Background: Patients with stiff-person syndrome (SPS) have circulating antibodies against glutamic acid decarboxylase, the rate-limiting enzyme responsible for the synthesis of gamma-aminobutyric acid (GABA). Although the patients' symptoms of stiffness and unexpected spasms can be explained on the basis of reduced or impaired inhibitory neurotransmitters, such as GABA, it is unclear whether the level of GABA in the brains of these patients is reduced and, if so, whether the reduction is due to anti-glutamic acid decarboxylase antibodies.
Objective: To measure GABA levels in the brains of patients with SPS.
Design: Prospective case-control study.
Setting: National Institute of Neurological Disorders and Stroke, National Institutes of Health, Bethesda, Md.
Patients: Eight patients with SPS with high titers of circulating anti-glutamic acid decarboxylase antibodies and typical clinical symptoms of SPS and 16 control subjects.
Main outcome measures: Results of brain magnetic resonance imaging and magnetic resonance spectroscopy, which measures GABA levels in specific brain regions.
Results: No abnormalities were noted on brain magnetic resonance images. A prominent and significant decrease in GABA level was, however, observed in the sensorimotor cortex and a smaller decrease in the posterior occipital cortex but not in the cingulate cortex or pons.

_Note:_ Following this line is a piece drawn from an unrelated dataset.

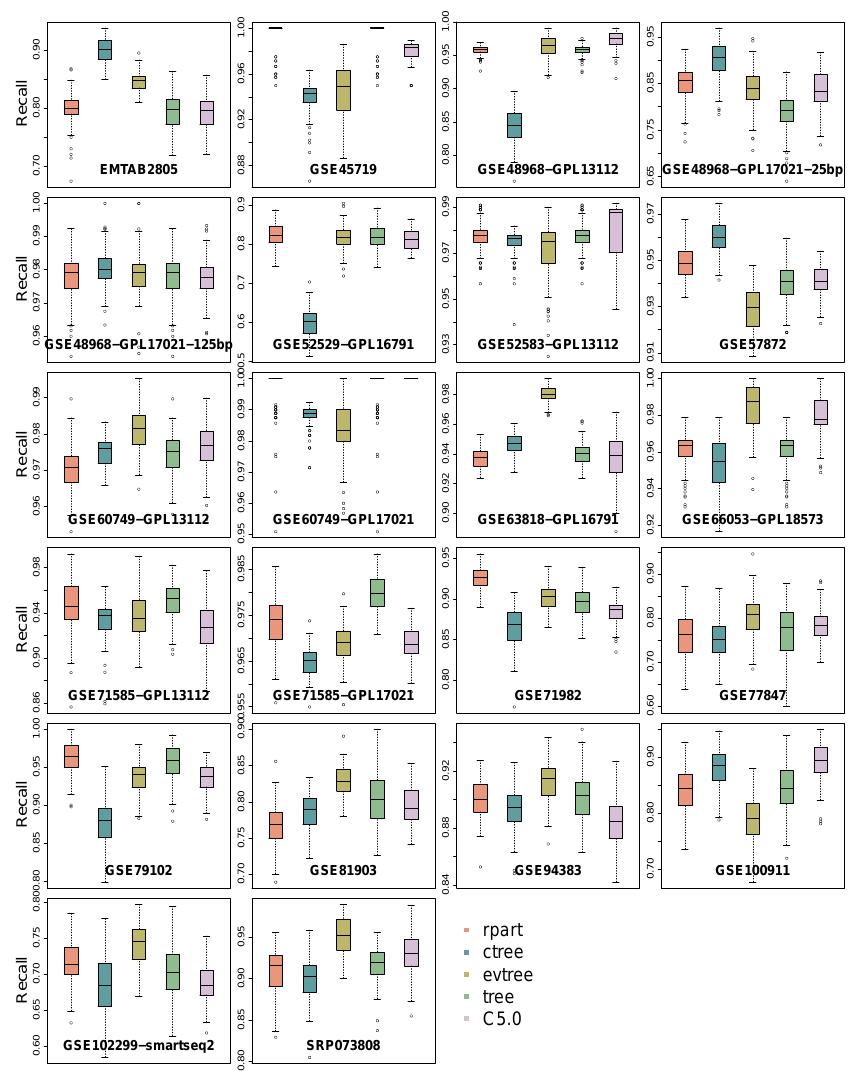
Figure 3. Methods’ Recall scores on all data sets.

Conclusions: The reduction of brain GABA in patients with SPS supports the clinical symptoms and indicates that the inhibitory GABAergic pathways are involved in the disease. Regardless of the responsible autoantigens, in SPS autoantibodies block the function of GABAergic neurons and interfere with the synthesis of GABA but do not cause structural changes in the brain.